▶ **Exercise instructions**:
Required from the data below: the exact lines starting at the line containing "June 28, 2026" and ending at the line containing "simple: goal-setting. This", with both ends kept and all pictures dropped.

_ _ _ _

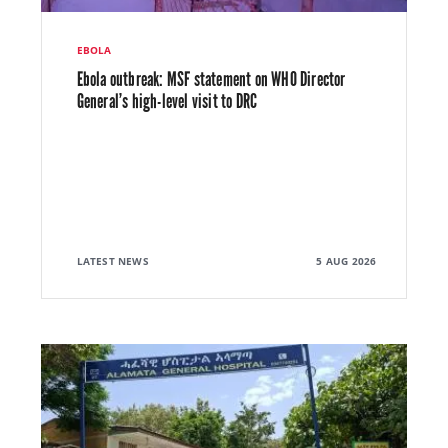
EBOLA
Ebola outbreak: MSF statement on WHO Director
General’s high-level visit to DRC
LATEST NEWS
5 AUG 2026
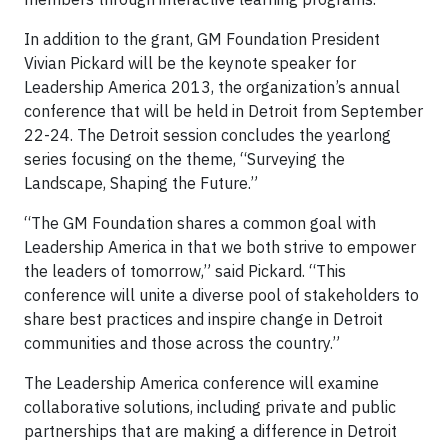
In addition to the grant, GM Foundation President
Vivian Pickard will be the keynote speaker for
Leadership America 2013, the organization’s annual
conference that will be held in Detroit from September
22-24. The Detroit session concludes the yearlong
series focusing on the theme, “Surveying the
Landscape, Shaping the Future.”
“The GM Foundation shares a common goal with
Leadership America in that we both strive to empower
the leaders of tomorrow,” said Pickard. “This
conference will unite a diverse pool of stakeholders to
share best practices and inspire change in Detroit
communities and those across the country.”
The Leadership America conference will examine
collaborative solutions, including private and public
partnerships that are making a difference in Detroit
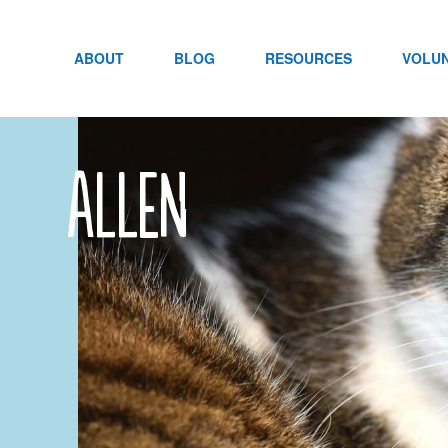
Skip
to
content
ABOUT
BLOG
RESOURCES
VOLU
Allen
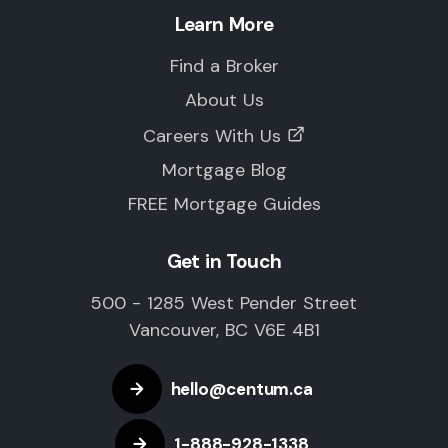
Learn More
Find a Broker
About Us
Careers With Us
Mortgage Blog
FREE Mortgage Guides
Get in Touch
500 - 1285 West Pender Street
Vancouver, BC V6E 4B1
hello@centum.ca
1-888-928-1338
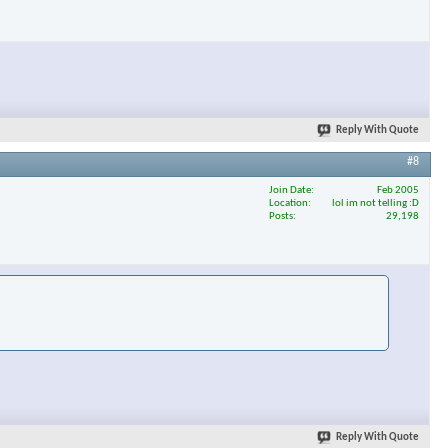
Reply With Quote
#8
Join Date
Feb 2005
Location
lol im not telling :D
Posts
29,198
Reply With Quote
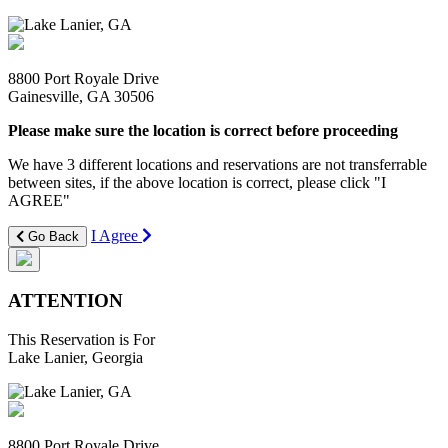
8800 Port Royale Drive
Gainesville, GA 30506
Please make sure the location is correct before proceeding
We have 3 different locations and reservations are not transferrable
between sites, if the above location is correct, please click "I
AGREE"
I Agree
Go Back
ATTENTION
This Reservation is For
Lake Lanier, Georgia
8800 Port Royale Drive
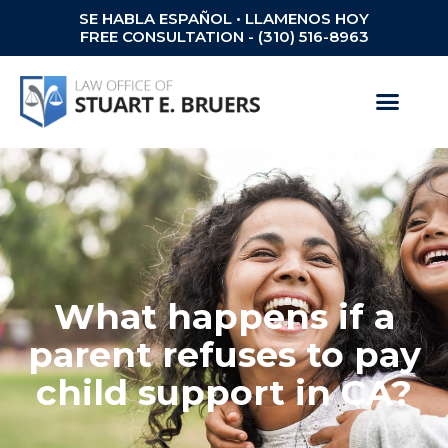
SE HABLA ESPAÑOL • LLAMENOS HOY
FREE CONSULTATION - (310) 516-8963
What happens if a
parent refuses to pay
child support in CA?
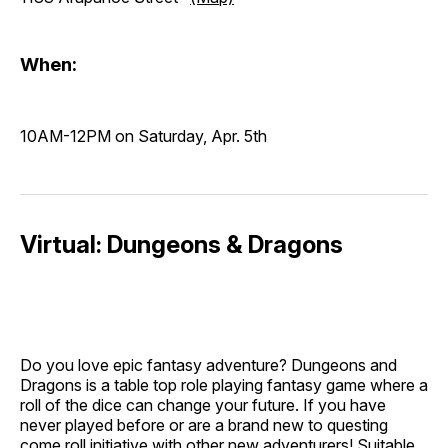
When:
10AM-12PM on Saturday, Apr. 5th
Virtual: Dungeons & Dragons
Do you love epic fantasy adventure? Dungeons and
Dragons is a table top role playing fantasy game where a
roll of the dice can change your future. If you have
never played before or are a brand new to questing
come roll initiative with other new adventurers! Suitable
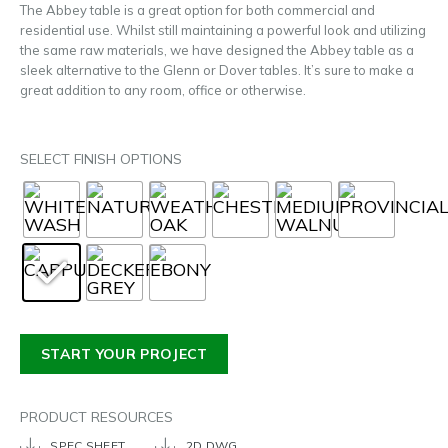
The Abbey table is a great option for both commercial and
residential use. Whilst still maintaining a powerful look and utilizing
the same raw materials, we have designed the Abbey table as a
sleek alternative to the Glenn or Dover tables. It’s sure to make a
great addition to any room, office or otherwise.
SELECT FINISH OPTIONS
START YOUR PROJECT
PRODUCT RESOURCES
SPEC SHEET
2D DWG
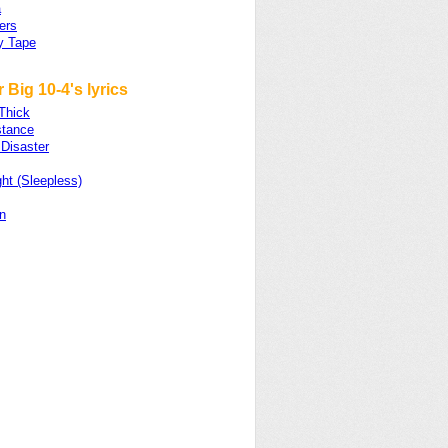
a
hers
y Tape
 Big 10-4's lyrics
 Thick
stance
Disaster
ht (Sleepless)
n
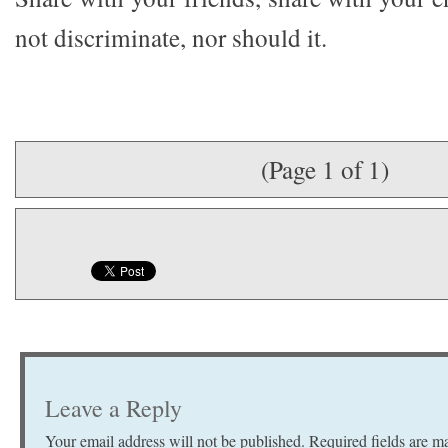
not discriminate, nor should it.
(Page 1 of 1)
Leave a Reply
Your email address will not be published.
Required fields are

_ _ _ _

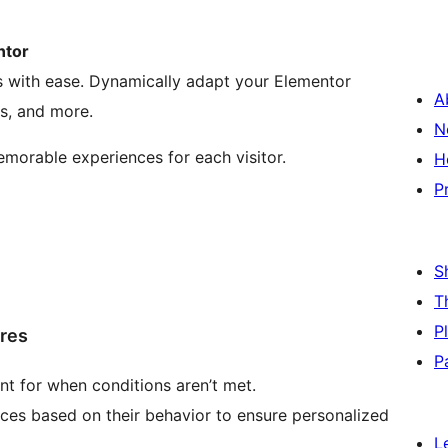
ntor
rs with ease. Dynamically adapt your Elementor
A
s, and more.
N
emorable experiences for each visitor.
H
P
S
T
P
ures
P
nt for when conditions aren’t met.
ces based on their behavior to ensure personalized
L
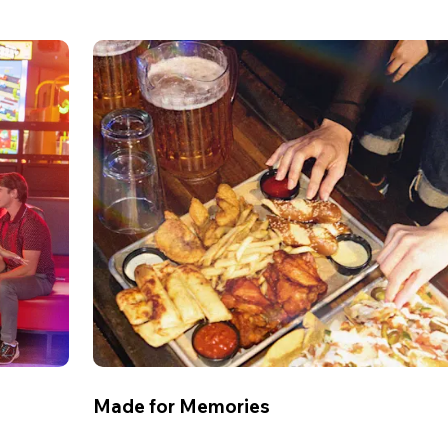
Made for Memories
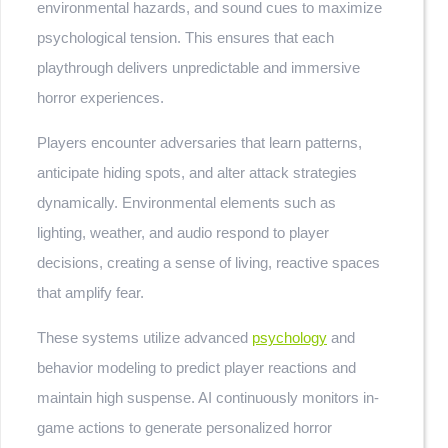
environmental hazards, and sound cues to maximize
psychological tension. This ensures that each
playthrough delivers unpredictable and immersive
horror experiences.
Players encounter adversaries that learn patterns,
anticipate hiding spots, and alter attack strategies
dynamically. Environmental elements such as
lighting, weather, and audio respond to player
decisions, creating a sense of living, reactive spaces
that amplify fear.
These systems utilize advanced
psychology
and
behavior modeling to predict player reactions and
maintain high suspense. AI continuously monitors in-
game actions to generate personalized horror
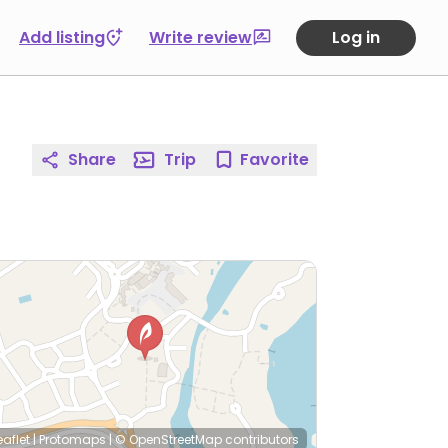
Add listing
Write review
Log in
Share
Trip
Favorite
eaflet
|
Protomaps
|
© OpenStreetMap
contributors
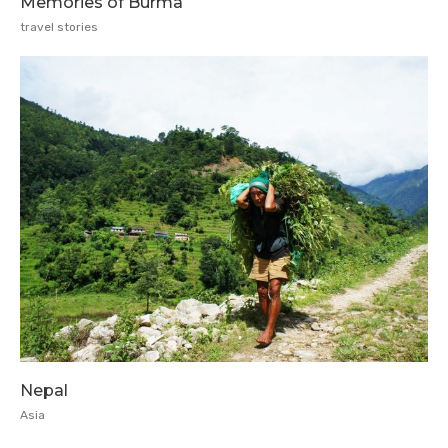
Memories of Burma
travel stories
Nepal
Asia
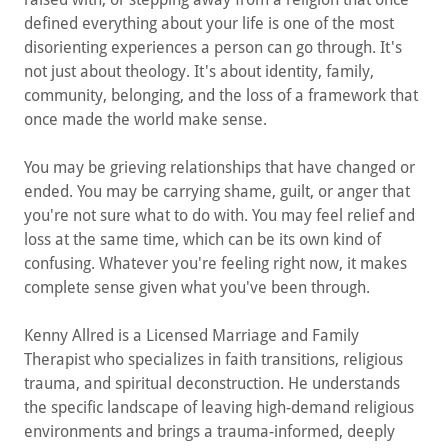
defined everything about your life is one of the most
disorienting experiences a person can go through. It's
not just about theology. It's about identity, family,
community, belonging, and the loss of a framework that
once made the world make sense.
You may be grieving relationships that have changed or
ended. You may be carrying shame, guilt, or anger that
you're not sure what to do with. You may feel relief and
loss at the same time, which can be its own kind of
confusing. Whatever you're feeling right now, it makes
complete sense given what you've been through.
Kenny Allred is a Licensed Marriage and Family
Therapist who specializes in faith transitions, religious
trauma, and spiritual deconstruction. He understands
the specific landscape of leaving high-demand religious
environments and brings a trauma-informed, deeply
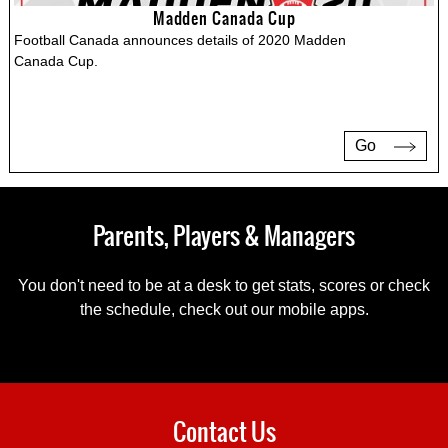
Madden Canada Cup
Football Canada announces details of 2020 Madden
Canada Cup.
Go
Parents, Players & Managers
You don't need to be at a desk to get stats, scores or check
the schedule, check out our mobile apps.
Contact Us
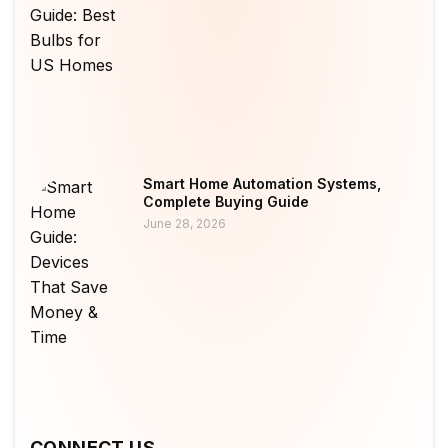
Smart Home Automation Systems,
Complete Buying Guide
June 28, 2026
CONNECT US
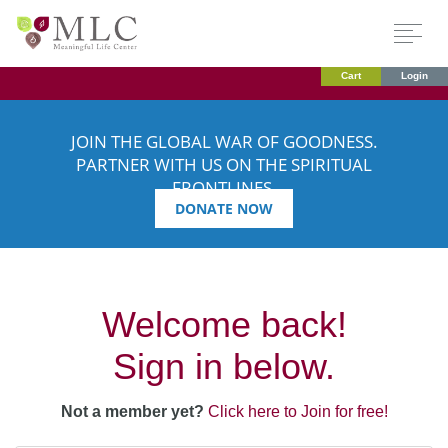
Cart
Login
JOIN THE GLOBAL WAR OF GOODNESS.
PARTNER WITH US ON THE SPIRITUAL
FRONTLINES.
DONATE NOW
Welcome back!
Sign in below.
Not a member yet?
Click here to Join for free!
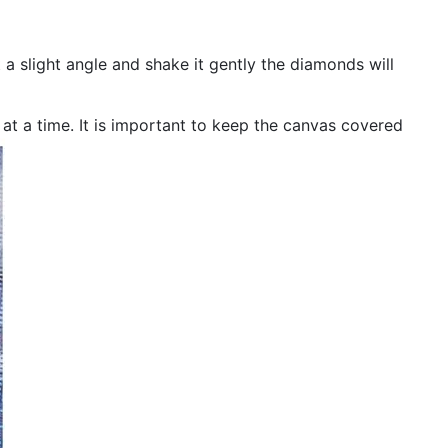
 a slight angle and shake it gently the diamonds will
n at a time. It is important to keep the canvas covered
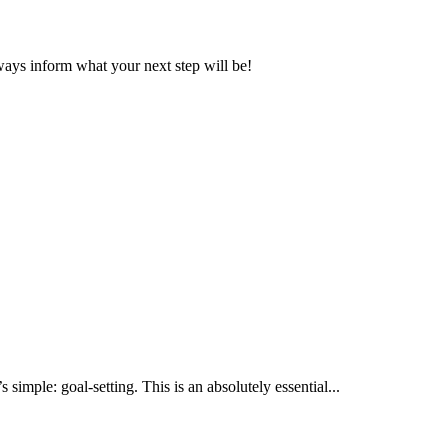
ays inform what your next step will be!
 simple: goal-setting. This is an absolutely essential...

_ _ _ _

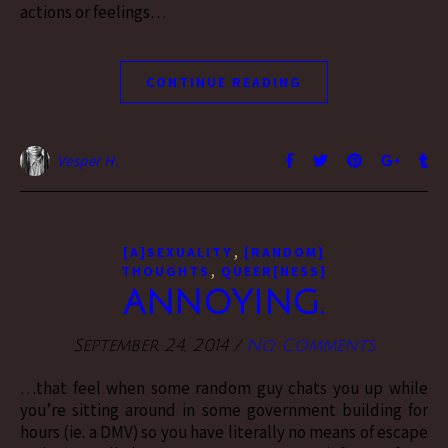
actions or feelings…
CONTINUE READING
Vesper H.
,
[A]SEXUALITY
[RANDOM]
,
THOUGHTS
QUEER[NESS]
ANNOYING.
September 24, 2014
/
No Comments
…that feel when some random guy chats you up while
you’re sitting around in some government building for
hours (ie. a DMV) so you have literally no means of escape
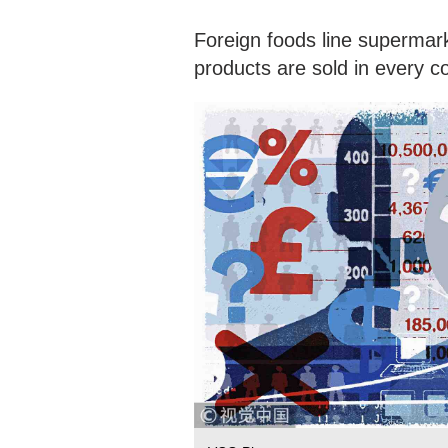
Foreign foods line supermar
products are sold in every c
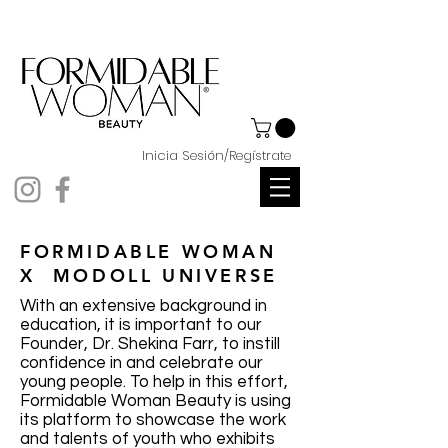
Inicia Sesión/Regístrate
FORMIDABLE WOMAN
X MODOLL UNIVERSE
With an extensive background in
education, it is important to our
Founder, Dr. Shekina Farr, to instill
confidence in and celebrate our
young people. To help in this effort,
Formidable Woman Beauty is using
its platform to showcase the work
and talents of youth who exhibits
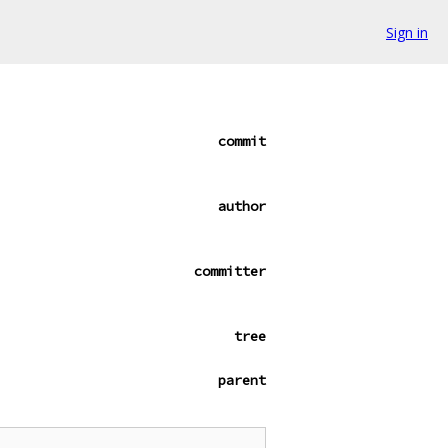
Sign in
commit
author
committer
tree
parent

_ _ _ _

▶ **Completed task**:
June 28, 2026
CONNECT US
Cart
Login
JOIN THE GLOBAL WAR OF GOODNESS.
PARTNER WITH US ON THE SPIRITUAL
FRONTLINES.
DONATE NOW
Welcome back!
Sign in below.
Not a member yet?
Click here to Join for free!
 a slight angle and shake it gently the diamonds will
n at a time. It is important to keep the canvas covered
ays inform what your next step will be!
 simple: goal-setting. This is an absolutely essential...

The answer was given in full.